Let's see what happens now.

Sunday, 20 July 2008

futureworld 1

14th January 2009: A couple breaks up because Google Street View reveals he is seeing another woman.

Saturday, 19 July 2008

that's how I roll

From the rut.

Friday, 18 July 2008

shoes


Pink Shoes | aswirly.

"Online shoe sales surge 17% ahead of Sex and the City premiere" (IMRG)

Monday, 14 July 2008

radioheadness



Radiohead seems bigger than the sum of its parts. I happen to think their music is fantastic but I have just got this niggle that their music alone shouldn't be so big. Isn't it too drony for most people?

With The Tipping Point still kicking about in my mind from a recent re-read I can't help but feel some of their success can be attributed to their seriously innovative activity away from their instruments, like the video above where instead of capturing light bouncing off them (like a camera does) they have captured something else bouncing off and played around with the data. Then there's the web-only free album and all the remixing possibilities they create, like the video above, which comes with Google Code to make your own visualisations. This remix property is something Kevin Kelly predicted:

kelly on fluidity

"Once music is digitized it becomes a liquid that can be morphed and migrated and flexed and linked. You can filter it, bend it, archive it, rearrange it, remix it, mess with it." Radiohead seem to be pushing people into this stage; other bands are still coming to grips with stage two, freeness.

Perennially operating on the edge lends a serious ding to the band's cachet. For one, it acts to get the attention of early adopters. It also may create a 'Coke effect'. In blind taste tests most people rate Pepsi as tasting better. When they see the labels Coke is preferred. Brand associations literally change taste perception. Radiohead's associations might literally change music perception or force people to give it 'more of a try' because cool early adopters, people who are serious about music, are serious about Radiohead.

Or maybe the slightly drony alienated sound is just what people like.

(Thanks very much to Faris who mentioned this post on his blog)

Sunday, 22 June 2008

Using the space

When digital media space is snapped up on a page by the same brand what usually happens is that two identical ads are shoehorned into their respective spaces after a bit of resizing. That's filling the space. In the Mac ad above the two spaces speak to each other in a meaningful way making the whole ad more engaging. That's using the space.

Friday, 13 June 2008

Digital is different

jellymon/Flickr

In this article in AdAge (Google cache version here), Robert Rosenthal, former president of TBWA/Chiat/Day Latin America, is highly skeptical of what "online advertising [is] actually delivering...." He notes that there is no proper Internet branding to speak of, "[c]an you think of even one "Just do it"...that came from advertising on the web?"

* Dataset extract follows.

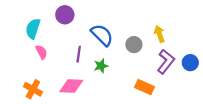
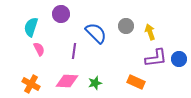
gray circle: (134, 45) -> (126, 26), moved
purple L-shape: (166, 62) -> (156, 58), turned 45
green star: (101, 66) -> (95, 83), moved

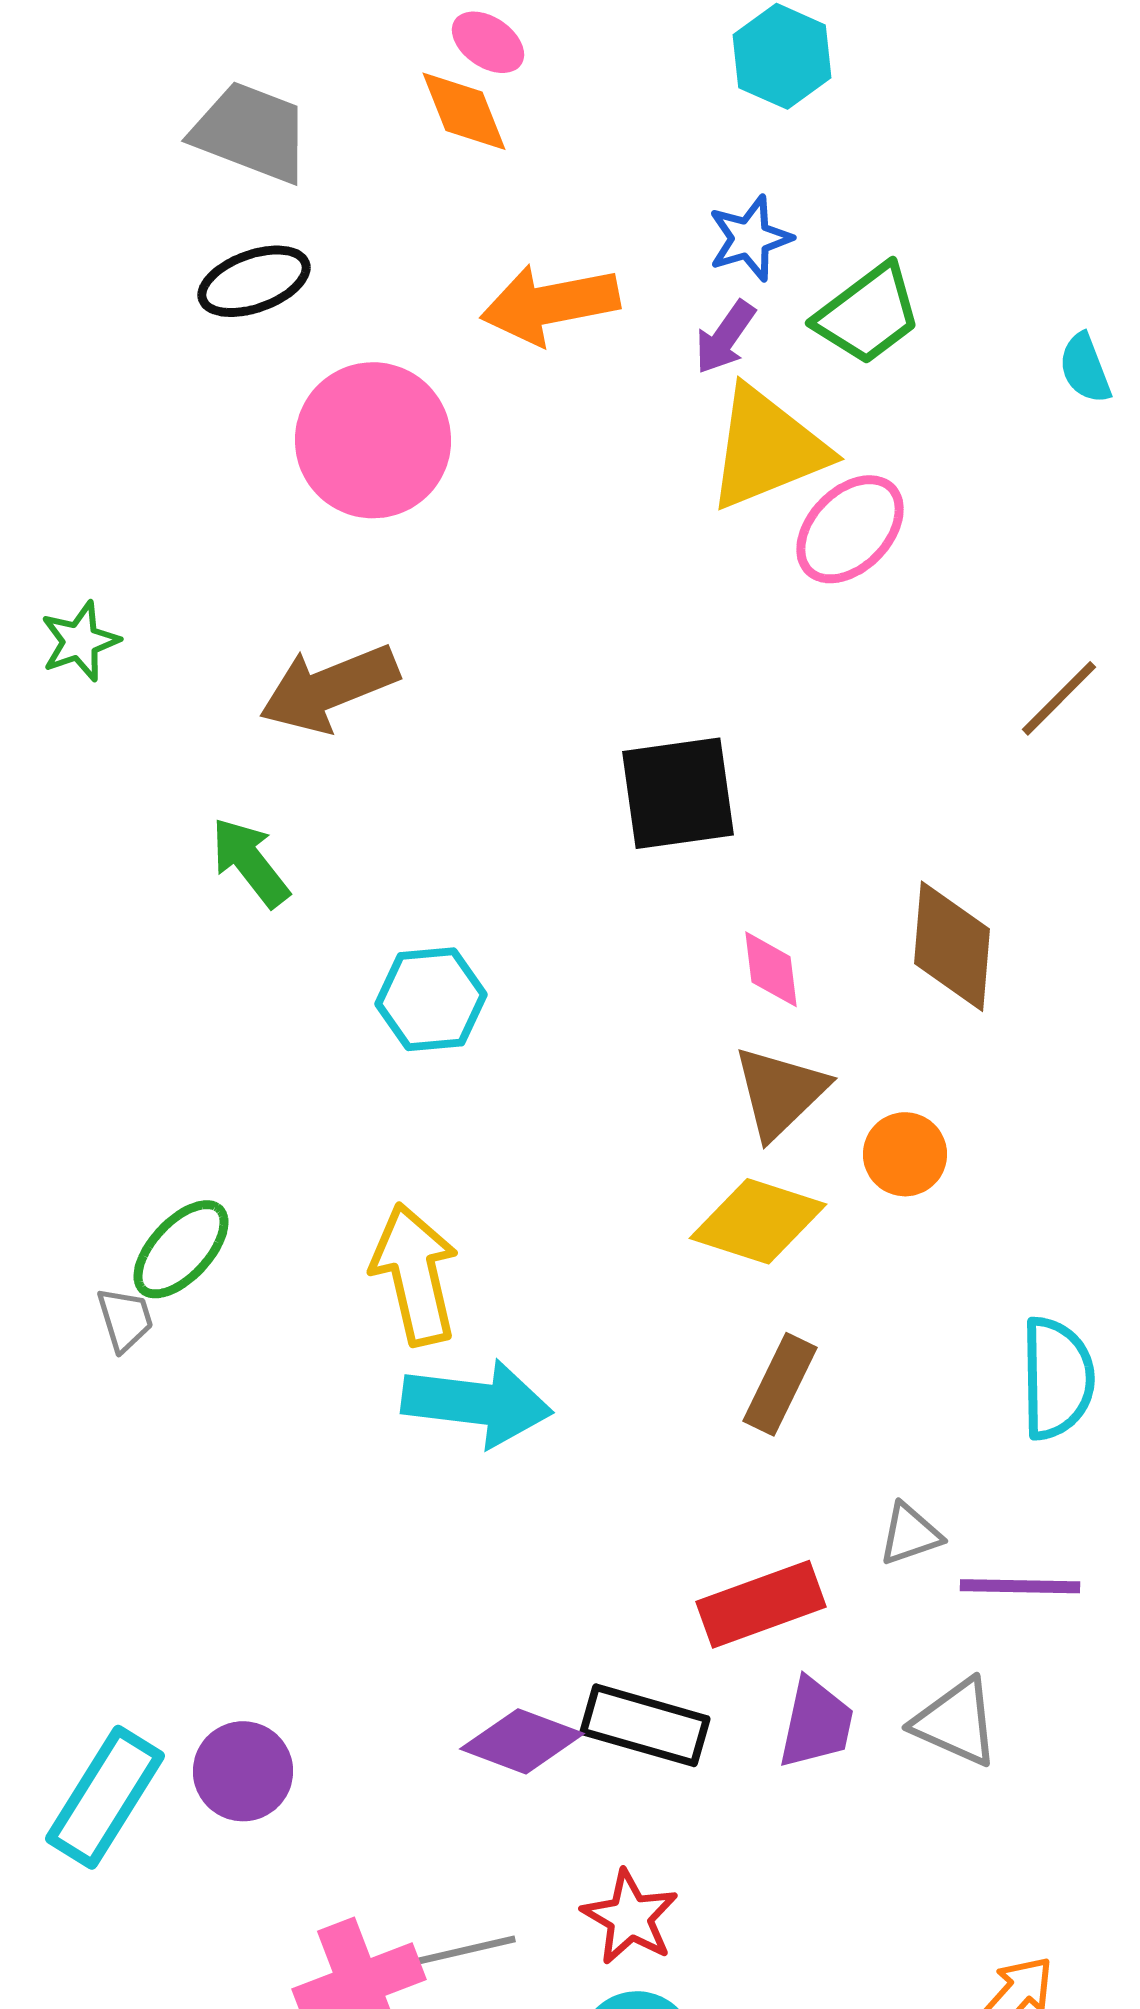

I think this makes the error of thinking about new media by the standards of the old media. It's the view that expects brands to be announcing what they are about the whole time, instead of, well, just doing it. Simply put, it's the expectation of messages where services are more appropriate (and appreciated).

So, there may not be a "Just do it" but there is a Nike+.

As the NYT says, "Behind the shift is a fundamental change in Nike’s view of the role of advertising. No longer are ads primarily meant to grab a person’s attention while they’re trying to do something else — like reading an article. Nike executives say that much of the company’s future advertising spending will take the form of services for consumers, like workout advice, online communities and local sports competitions.

"“We want to find a way to enhance the experience and services, rather than looking for a way to interrupt people from getting to where they want to go,” said Stefan Olander, global director for brand connections at Nike. “How can we provide a service that the consumer goes, ‘Wow, you really made this easier for me’?”"

TV may be the major place for yaddering on about brands and what they stand for but digital offers other ways of making businesses grow - and growth is what 'advertising' has to be aiming to engender.